**WORK INSTRUCTIONS:**
Swap "hand" for "paw" throughout the entries below, and write out all the lines again with nothing else changed.

Entries listed in a dataset:
========

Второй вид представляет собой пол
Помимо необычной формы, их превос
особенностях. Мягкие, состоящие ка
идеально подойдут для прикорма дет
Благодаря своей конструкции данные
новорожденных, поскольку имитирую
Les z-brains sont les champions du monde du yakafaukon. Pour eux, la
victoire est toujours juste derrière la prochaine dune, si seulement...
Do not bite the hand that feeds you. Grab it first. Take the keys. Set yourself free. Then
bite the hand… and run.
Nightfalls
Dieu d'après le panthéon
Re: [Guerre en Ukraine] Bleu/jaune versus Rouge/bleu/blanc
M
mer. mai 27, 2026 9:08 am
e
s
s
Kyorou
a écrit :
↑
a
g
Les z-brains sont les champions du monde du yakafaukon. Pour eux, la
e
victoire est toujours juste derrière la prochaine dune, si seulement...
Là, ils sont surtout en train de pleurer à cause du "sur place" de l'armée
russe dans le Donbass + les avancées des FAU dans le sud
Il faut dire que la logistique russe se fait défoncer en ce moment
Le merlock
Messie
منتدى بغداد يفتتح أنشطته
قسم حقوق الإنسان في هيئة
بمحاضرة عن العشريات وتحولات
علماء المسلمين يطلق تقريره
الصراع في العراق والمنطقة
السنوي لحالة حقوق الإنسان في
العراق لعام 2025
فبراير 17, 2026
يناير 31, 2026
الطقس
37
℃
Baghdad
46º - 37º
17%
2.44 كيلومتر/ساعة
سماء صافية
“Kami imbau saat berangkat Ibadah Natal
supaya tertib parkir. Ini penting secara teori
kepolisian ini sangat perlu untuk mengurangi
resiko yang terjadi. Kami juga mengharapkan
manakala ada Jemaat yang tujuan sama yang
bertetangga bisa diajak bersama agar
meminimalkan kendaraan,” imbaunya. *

========

**WRITTEN SOLUTION:**
Второй вид представляет собой пол
Помимо необычной формы, их превос
особенностях. Мягкие, состоящие ка
идеально подойдут для прикорма дет
Благодаря своей конструкции данные
новорожденных, поскольку имитирую
Les z-brains sont les champions du monde du yakafaukon. Pour eux, la
victoire est toujours juste derrière la prochaine dune, si seulement...
Do not bite the paw that feeds you. Grab it first. Take the keys. Set yourself free. Then
bite the paw… and run.
Nightfalls
Dieu d'après le panthéon
Re: [Guerre en Ukraine] Bleu/jaune versus Rouge/bleu/blanc
M
mer. mai 27, 2026 9:08 am
e
s
s
Kyorou
a écrit :
↑
a
g
Les z-brains sont les champions du monde du yakafaukon. Pour eux, la
e
victoire est toujours juste derrière la prochaine dune, si seulement...
Là, ils sont surtout en train de pleurer à cause du "sur place" de l'armée
russe dans le Donbass + les avancées des FAU dans le sud
Il faut dire que la logistique russe se fait défoncer en ce moment
Le merlock
Messie
منتدى بغداد يفتتح أنشطته
قسم حقوق الإنسان في هيئة
بمحاضرة عن العشريات وتحولات
علماء المسلمين يطلق تقريره
الصراع في العراق والمنطقة
السنوي لحالة حقوق الإنسان في
العراق لعام 2025
فبراير 17, 2026
يناير 31, 2026
الطقس
37
℃
Baghdad
46º - 37º
17%
2.44 كيلومتر/ساعة
سماء صافية
“Kami imbau saat berangkat Ibadah Natal
supaya tertib parkir. Ini penting secara teori
kepolisian ini sangat perlu untuk mengurangi
resiko yang terjadi. Kami juga mengharapkan
manakala ada Jemaat yang tujuan sama yang
bertetangga bisa diajak bersama agar
meminimalkan kendaraan,” imbaunya. *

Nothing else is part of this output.